Figure 8. Luciferase reporter assay determined the site on the 1B promoter region responsible for regulation of the isoform after RA removal.

Figure 8

(A) Diagrammatic representation of 5′-isoforms of DMT1. The Figure shows two alternative start sites of transcription (1A and 1B) with their respective 5′-flanking regions (indicated ‘Pr’). The analysis of that region showed probable binding sites for NF-κB and Sp1. (B) Luciferase reporter assay showing decrease in relative luciferase activity a day after removal of RA when WT promoter (WT-day 4 versus WT-day 5) and 3′-end of the promoter [Prom (−504)-day 4 versus Prom (−504)-day 5] was used. The results are shown as relative luciferase activity (RLU) normalized to β-galactosidase (b-gal) activity. Results are means±S.D. for three separate experiments.
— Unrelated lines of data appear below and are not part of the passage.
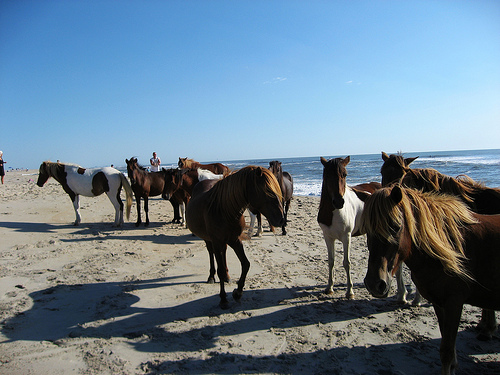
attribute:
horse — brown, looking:
[182, 157, 296, 306]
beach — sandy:
[6, 164, 499, 369]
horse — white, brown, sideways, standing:
[33, 151, 136, 231]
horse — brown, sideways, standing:
[125, 154, 192, 221]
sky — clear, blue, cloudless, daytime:
[0, 0, 499, 174]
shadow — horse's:
[2, 268, 206, 339]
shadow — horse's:
[83, 268, 369, 347]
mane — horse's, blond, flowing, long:
[358, 183, 480, 281]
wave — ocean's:
[421, 149, 497, 168]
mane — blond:
[202, 160, 283, 222]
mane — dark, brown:
[128, 159, 150, 174]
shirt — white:
[150, 156, 162, 171]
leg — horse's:
[229, 240, 254, 301]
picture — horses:
[8, 0, 499, 364]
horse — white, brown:
[311, 150, 401, 301]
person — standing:
[147, 148, 163, 174]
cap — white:
[414, 149, 498, 164]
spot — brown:
[91, 171, 110, 196]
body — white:
[58, 165, 126, 224]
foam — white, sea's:
[290, 174, 325, 199]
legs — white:
[320, 228, 358, 304]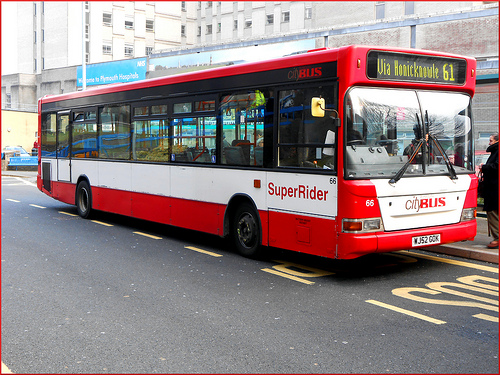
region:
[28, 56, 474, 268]
Large red and white city bus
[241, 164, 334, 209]
Bus has SuperRider printed on side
A graphical representation of the transfected plasmid is shown. (C) Luciferase reporter assay showing lack of RA removal response when promoter with NF-κB mutation (NFm-day 4 versus NFm-day 5) was used. The response was preserved when promoter with Sp1 mutation (Sp1m-day 4 versus Sp1m-day 5) was used. As a control, luciferase activity was measured in cells transfected with pGL3-control plasmid, which showed no change after RA removal (pGL3c-day 4 versus pGL3-day 5). The results are shown as relative luciferase activity (RLU) normalized to β-galactosidase (b-gal) activity. Results are means±S.D. for three separate experiments. A graphical representation of the transfected plasmid is shown.